The Wyss Institute has been awarded up to $900,000 from the Defense Advanced Research Projects Agency (DARPA) to further develop tools for improving the reliability and efficiency with which living cells are transformed into microbial manufacturing facilities for high-value commodity chemicals, such as biofuels and drugs.
Living cell factories have the potential to become sustainable alternatives to the chemical processes often used to produce carbon-based compounds. But issues of efficiency, reliability, and cost have prevented their wide-scale adoption. The new approach could represent a significant step toward overcoming these obstacles.
The proposed tools would use nucleic acids as “building blocks” that assemble themselves into nanoscale scaffolding inside the cell to control its internal architecture and components. Such structures could be programmed to trigger the enzymatic reactions needed to make the cell produce a specific commodity.
The enzymes in a cell typically wander freely throughout the cytoplasm until they find each other and catalyze a chemical reaction. Under the new approach, the cell’s enzymes would adhere directly to the nanoscaffolding where their close proximity would accelerate the pace of reactions.
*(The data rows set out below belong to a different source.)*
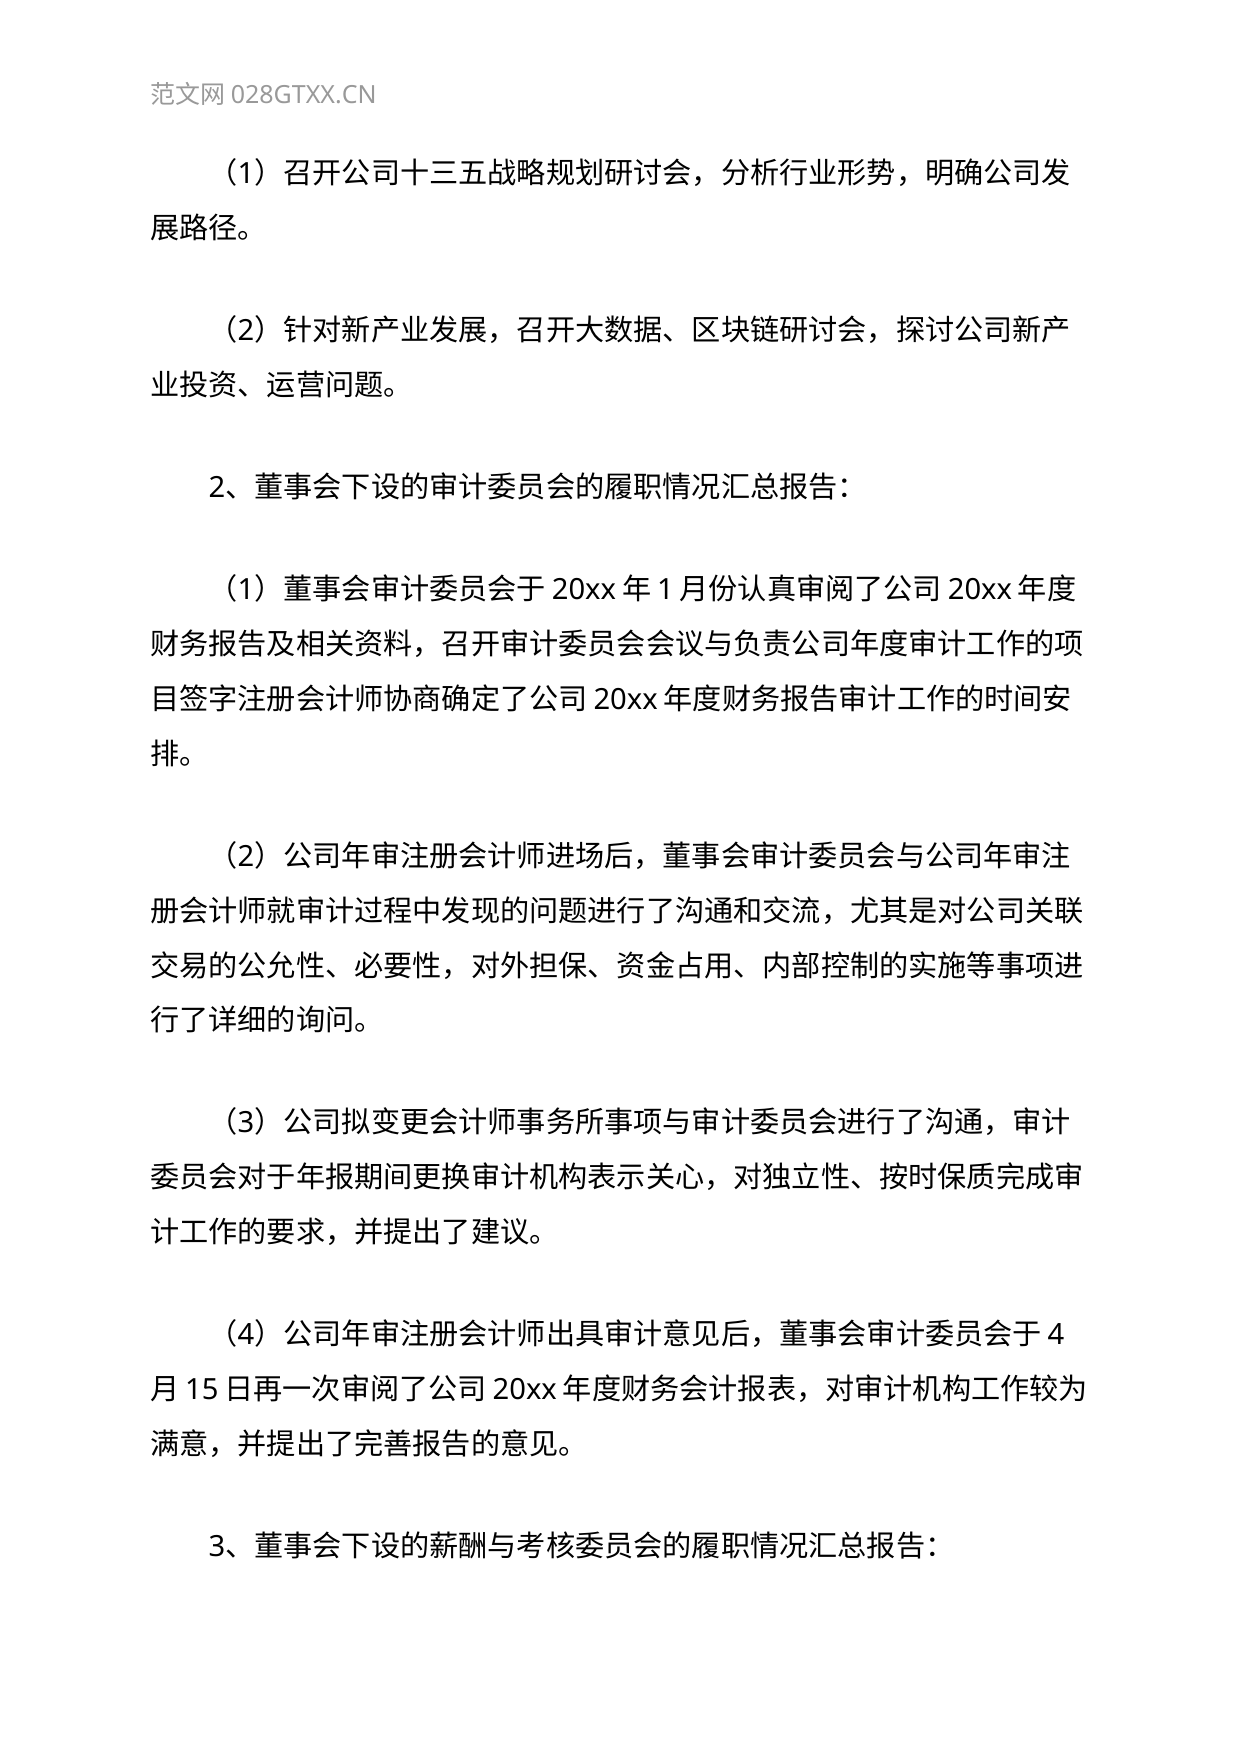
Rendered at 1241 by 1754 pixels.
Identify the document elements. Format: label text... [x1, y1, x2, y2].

text （2）公司年审注册会计师进场后，董事会审计委员会与公司年审注册会计师就审计过程中发现的问题进行了沟通和交流，尤其是对公司关联交易的公允性、必要性，对外担保、资金占用、内部控制的实施等事项进行了详细的询问。 [150, 832, 1090, 1039]
text 2、董事会下设的审计委员会的履职情况汇总报告： [150, 463, 1090, 506]
text （2）针对新产业发展，召开大数据、区块链研讨会，探讨公司新产业投资、运营问题。 [150, 307, 1090, 404]
text 3、董事会下设的薪酬与考核委员会的履职情况汇总报告： [150, 1522, 1090, 1564]
text （1）召开公司十三五战略规划研讨会，分析行业形势，明确公司发展路径。 [150, 150, 1090, 247]
text （4）公司年审注册会计师出具审计意见后，董事会审计委员会于4月15日再一次审阅了公司20xx年度财务会计报表，对审计机构工作较为满意，并提出了完善报告的意见。 [150, 1310, 1090, 1463]
text （1）董事会审计委员会于20xx年1月份认真审阅了公司20xx年度财务报告及相关资料，召开审计委员会会议与负责公司年度审计工作的项目签字注册会计师协商确定了公司20xx年度财务报告审计工作的时间安排。 [150, 566, 1090, 773]
text （3）公司拟变更会计师事务所事项与审计委员会进行了沟通，审计委员会对于年报期间更换审计机构表示关心，对独立性、按时保质完成审计工作的要求，并提出了建议。 [150, 1099, 1090, 1251]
These speed gains could ultimately drive down production costs. Moreover, the tools would be applicable to a wide range of chemical production needs — from biofuels and drugs, to sugars and biodegradable plastics.
The overall approach was developed by Wyss Core Faculty member Pam Silver, Ph.D., and she will be principal investigator of this two-and-a-half-year DARPA project. Silver is also a Professor of Systems Biology at Harvard Medical School and the first Director of Harvard’s program in Systems Biology. Wyss core faculty members James Collins, Ph.D., and Peng Yin, Ph.D. will serve as co-principal investigators. Collins is also a Professor of Biomedical Engineering at Boston University and a Howard Hughes Medical Institute Investigator. Yin is also an Assistant Professor of Systems Biology at Harvard Medical School.
The award is part of DARPA’s Living Foundries Program, which was launched last year to develop novel biological production systems that will provide the nation with entirely new manufacturing capabilities.